Nobody forgot. A far-right minister in the Italian government displayed a T-shirt that read, “My Pope is Benedict.” Inevitably, the resignation debate gravitated toward modern Catholicism’s great black hole: the sexual abuse tragedy. Conspiracy theorists, determined to blame that scandal on homosexuality, speculated that a “gay lobby” in the Vatican, protecting its own, had blackmailed Benedict out. In 2016, the not-so-hidden retiree volleyed back that there had been a gay lobby, but he had “dismantled” it. In 2018, when the disclosure of predations by the now ex-Cardinal Theodore McCarrick cast a shadow on all three Popes (Francis, Benedict and John Paul II) who might have been expected to know and do something about it, Benedict released a 6,000-word statement blaming the disaster on 1960s sexual liberation and a moral philosophy some would say is reminiscent of Francis’s.

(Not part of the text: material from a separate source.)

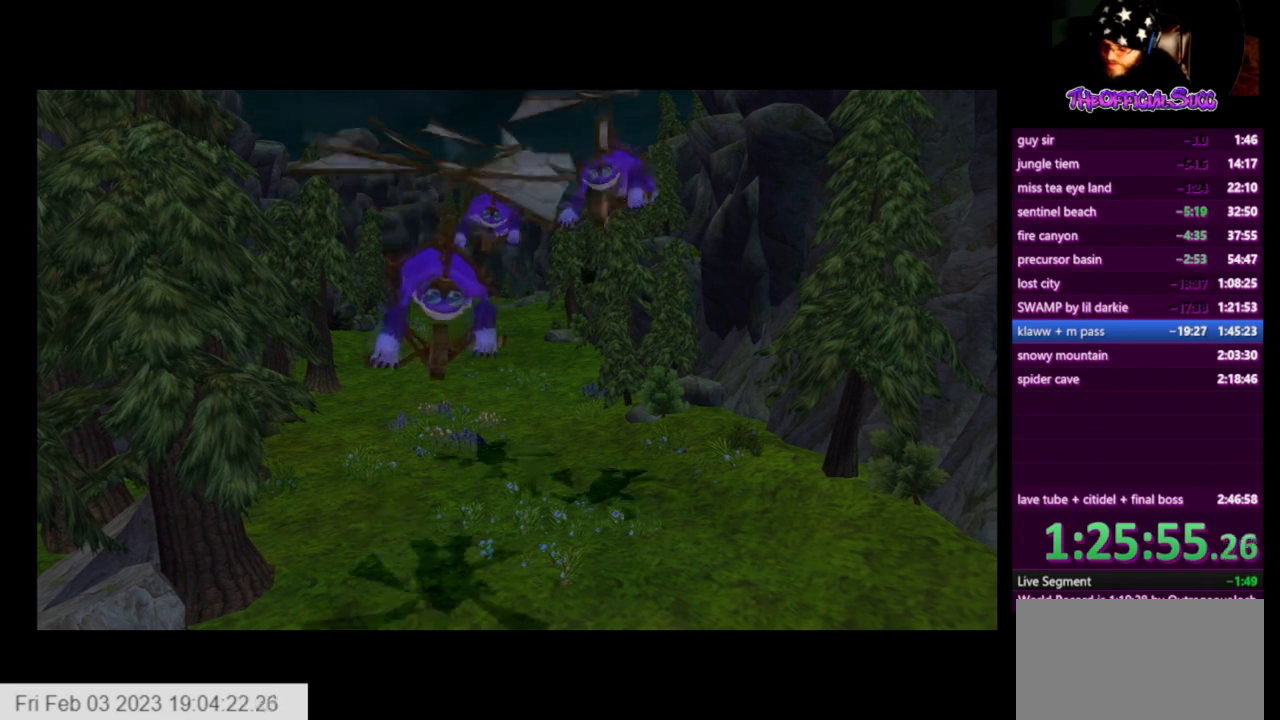
{"buttons": [], "left_stick": "center", "right_stick": "center", "events": []}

The 2019 Netflix movie The Two Popes, a fictional buddy prequel to Benedict’s resignation, picked up several Oscar nominations, and reflected what most people probably hoped was the vibe of the two men’s relationship. Real life that year was bumpier. Francis (briefly) entertained discussion of ordaining married men in priest-poor parts of the Amazon. Within months a book categorically opposing clerical marriage appeared, featuring a forward announcing “I cannot be silent”—with Benedict as co-author and pictured on the cover. There was an uproar; Archbishop Georg Gänswein, Benedict’s indispensable friend and secretary, claimed implausibly that Benedict had not known about his co-author status. Gänswein, who worked for both Popes, soon had his duties “redistributed” away from Francis. Early in 2022, a report commissioned by the Archdiocese of Munich found that Benedict mishandled at least four abuse cases while he was the city’s Archbishop. Gänswein called the charges unsupportable and said they played into the hands of a movement “that really wants to destroy the person and the work” of the retired pope.

Subsequently, Francis was at pains to deny that there was any kind of rift between him and Benedict, whom he called “sanctity personified.” He asserted to an Italian news agency that “Our relationship is really good, very good, and we agree on what needs to be done.” He added, “Anyone can say and think what they want.”

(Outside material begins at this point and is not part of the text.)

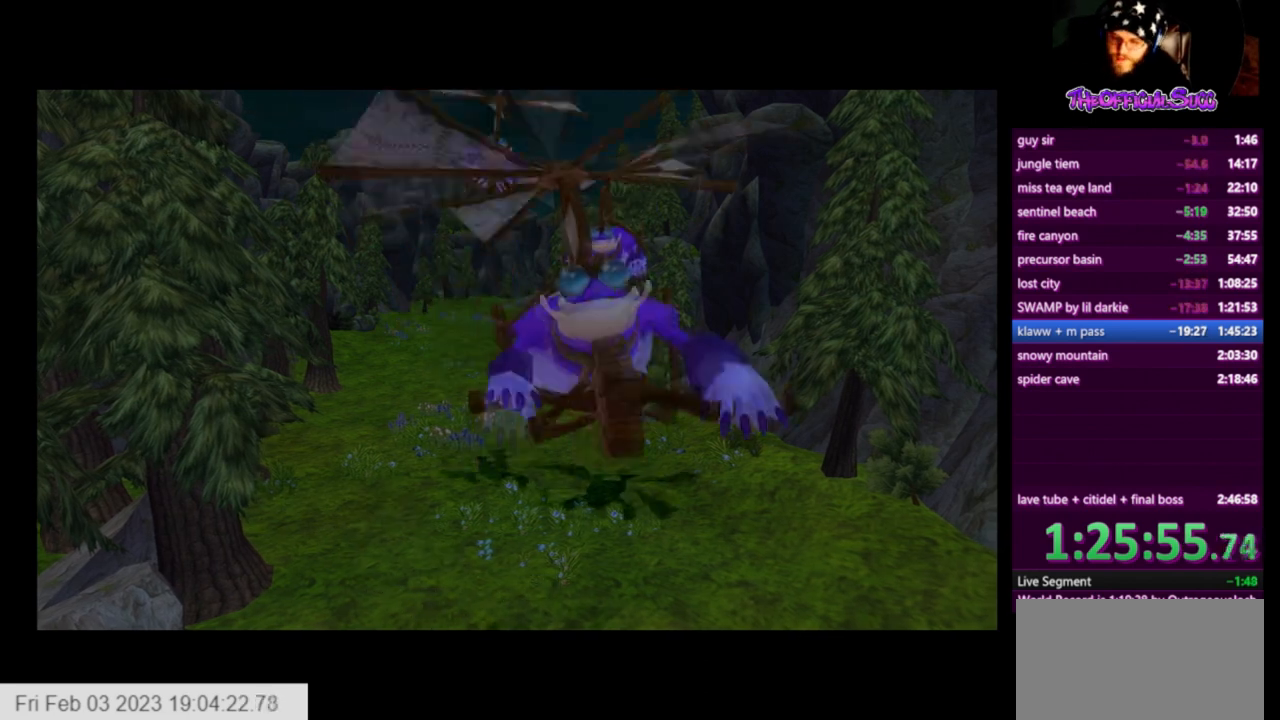
{"buttons": [], "left_stick": "center", "right_stick": "center", "events": []}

With Benedict’s passing, Roman Catholicism is again an unambiguously single-pontiff church—for the time being. Francis, citing Benedict’s precedent, has considered retirement, musing that if he were to step down he would drop any papal status for the title of Bishop of Rome Emeritus. “The first experience went very well,” he commented; but in the future “it would be better to define things or explain them better.” This time, everyone knows how important that could be to the church’s barque, downstream.